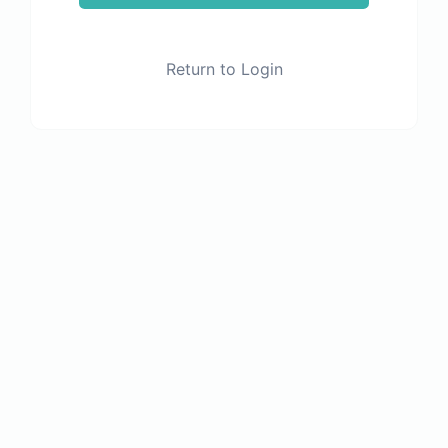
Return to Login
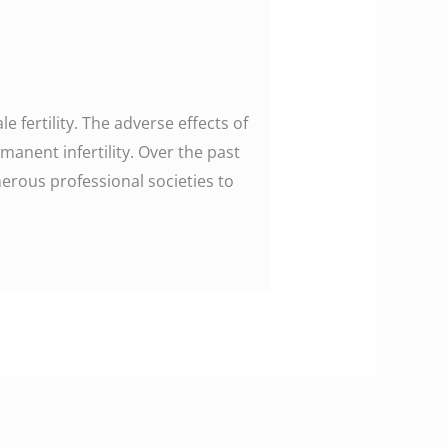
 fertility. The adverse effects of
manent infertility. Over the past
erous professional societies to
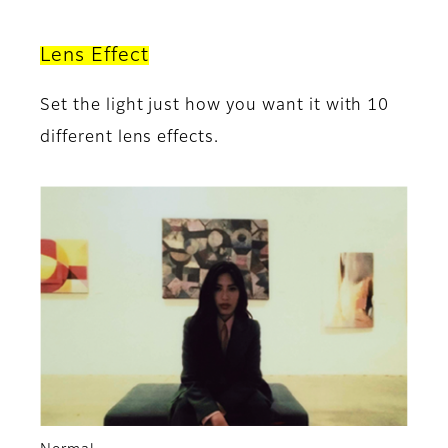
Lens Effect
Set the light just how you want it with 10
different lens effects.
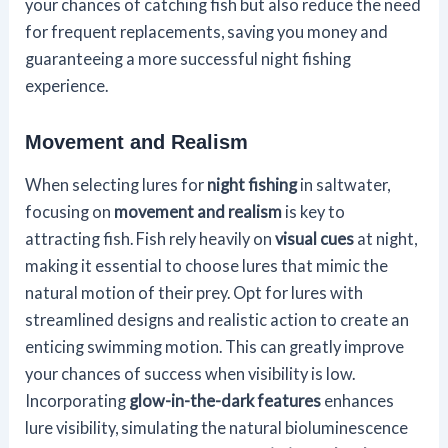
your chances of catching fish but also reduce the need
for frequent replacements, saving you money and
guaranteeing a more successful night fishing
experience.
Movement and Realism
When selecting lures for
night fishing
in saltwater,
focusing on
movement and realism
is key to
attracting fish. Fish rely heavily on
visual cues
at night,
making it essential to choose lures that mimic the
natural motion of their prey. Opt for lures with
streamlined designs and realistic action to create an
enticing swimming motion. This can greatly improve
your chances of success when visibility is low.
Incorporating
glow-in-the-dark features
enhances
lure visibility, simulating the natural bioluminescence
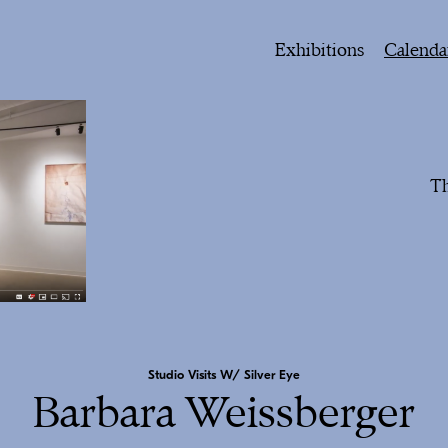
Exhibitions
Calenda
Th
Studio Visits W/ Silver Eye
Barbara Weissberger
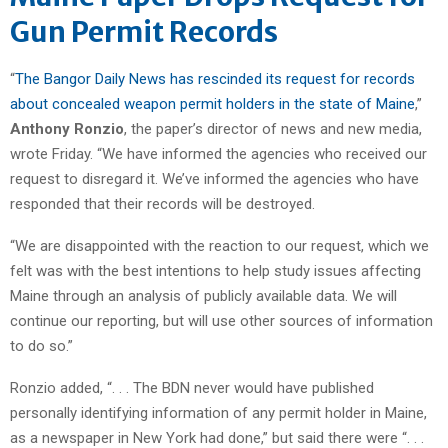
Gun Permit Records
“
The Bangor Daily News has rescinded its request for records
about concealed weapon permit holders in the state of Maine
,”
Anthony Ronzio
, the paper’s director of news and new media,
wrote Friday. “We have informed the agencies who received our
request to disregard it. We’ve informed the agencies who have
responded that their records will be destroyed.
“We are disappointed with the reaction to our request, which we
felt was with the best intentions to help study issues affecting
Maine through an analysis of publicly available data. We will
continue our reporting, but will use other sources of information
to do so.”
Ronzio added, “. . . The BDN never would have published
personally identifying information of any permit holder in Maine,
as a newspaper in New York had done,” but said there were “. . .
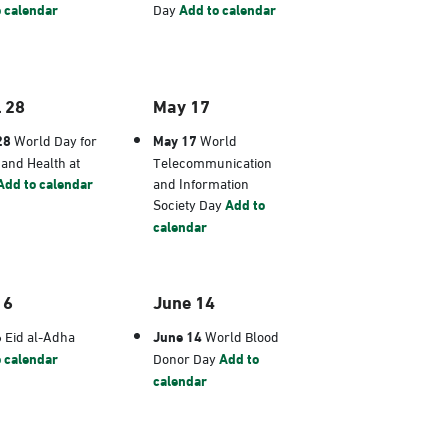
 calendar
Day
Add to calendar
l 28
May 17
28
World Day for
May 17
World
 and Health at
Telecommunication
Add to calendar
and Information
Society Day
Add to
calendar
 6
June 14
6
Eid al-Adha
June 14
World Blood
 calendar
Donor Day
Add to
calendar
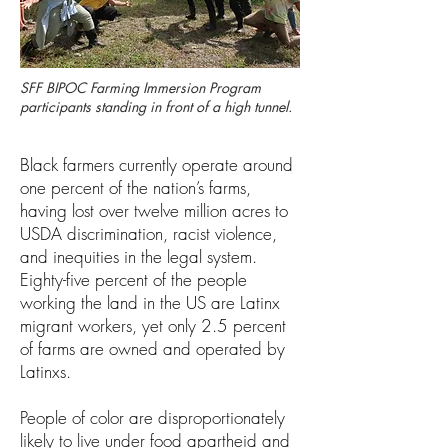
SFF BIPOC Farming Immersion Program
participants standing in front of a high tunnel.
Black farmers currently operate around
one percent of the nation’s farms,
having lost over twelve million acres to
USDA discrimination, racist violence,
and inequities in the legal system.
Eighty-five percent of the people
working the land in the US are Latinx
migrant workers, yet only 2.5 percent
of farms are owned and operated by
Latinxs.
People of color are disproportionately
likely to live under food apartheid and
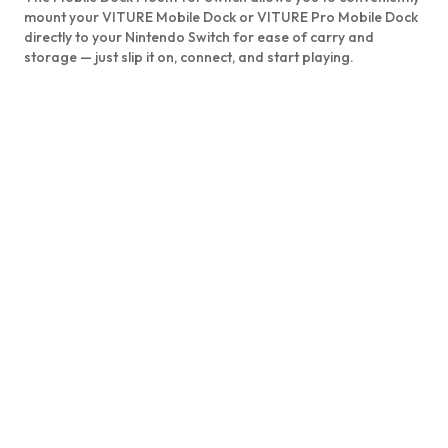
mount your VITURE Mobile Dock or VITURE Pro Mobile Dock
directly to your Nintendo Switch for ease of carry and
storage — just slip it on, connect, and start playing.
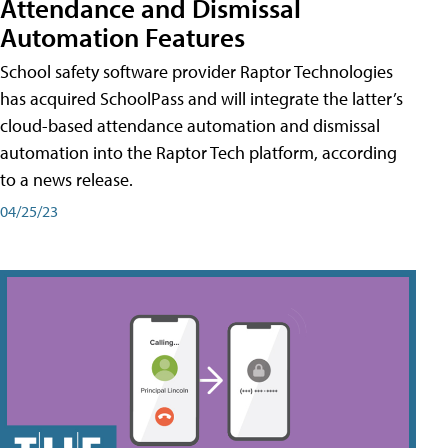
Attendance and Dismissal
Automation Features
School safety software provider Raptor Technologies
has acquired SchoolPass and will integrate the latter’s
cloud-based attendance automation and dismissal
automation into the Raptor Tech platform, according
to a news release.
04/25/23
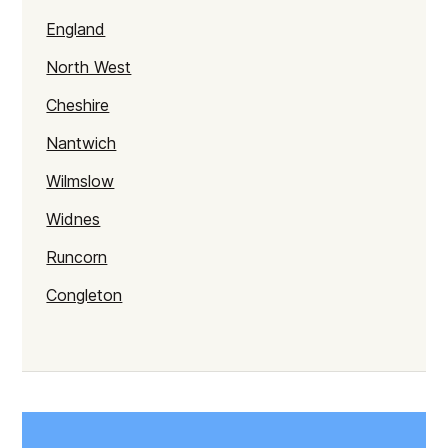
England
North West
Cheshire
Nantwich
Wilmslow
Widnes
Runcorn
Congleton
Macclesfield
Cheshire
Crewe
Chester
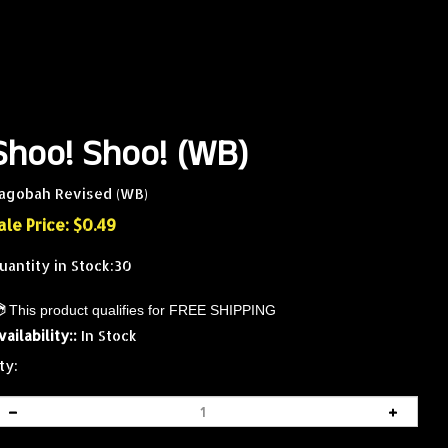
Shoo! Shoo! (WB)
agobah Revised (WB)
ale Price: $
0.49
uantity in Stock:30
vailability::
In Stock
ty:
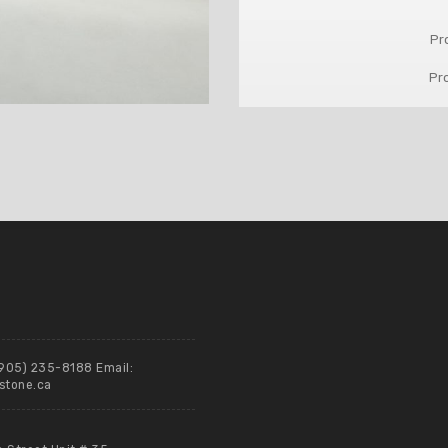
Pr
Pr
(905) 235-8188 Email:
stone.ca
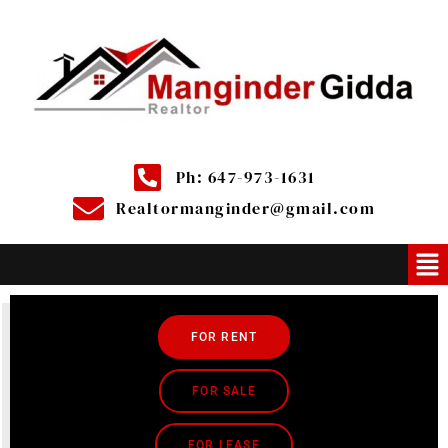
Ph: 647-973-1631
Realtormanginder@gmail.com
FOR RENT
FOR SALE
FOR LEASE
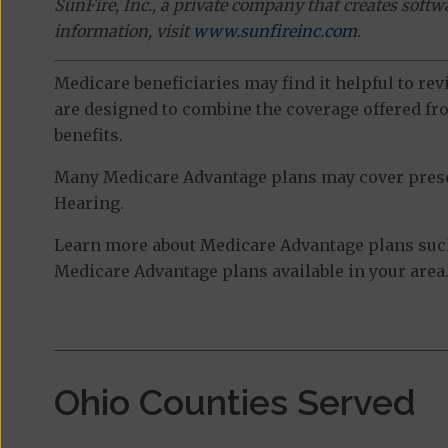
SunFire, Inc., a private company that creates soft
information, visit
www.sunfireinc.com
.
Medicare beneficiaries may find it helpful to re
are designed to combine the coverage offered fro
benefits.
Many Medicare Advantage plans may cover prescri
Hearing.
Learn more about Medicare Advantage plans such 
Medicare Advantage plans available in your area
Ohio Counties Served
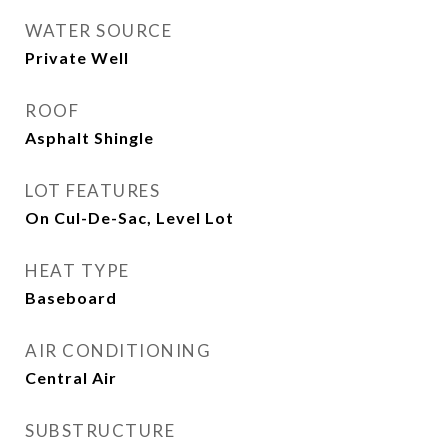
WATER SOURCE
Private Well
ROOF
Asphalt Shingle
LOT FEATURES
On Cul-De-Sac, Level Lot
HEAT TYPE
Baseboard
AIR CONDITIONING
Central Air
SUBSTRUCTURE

## WRITTEN TASK
Start with the line with "Attendance and Dismissal" in the listing above and stop after the line with "Ohio Counties Served". Write out exactly the lines in that stretch and no others, without pictures.

## RESULT OF THIS TASK
Attendance and Dismissal
Automation Features
School safety software provider Raptor Technologies
has acquired SchoolPass and will integrate the latter’s
cloud-based attendance automation and dismissal
automation into the Raptor Tech platform, according
to a news release.
04/25/23
England
North West
Cheshire
Nantwich
Wilmslow
Widnes
Runcorn
Congleton
Macclesfield
Cheshire
Crewe
Chester
Shoo! Shoo! (WB)
agobah Revised (WB)
ale Price: $
0.49
uantity in Stock:30
vailability::
In Stock
ty:
Pr
Pr
(905) 235-8188 Email:
stone.ca
Ph: 647-973-1631
Realtormanginder@gmail.com
FOR RENT
FOR SALE
FOR LEASE
SunFire, Inc., a private company that creates soft
information, visit
www.sunfireinc.com
.
Medicare beneficiaries may find it helpful to re
are designed to combine the coverage offered fro
benefits.
Many Medicare Advantage plans may cover prescri
Hearing.
Learn more about Medicare Advantage plans such 
Medicare Advantage plans available in your area
Ohio Counties Served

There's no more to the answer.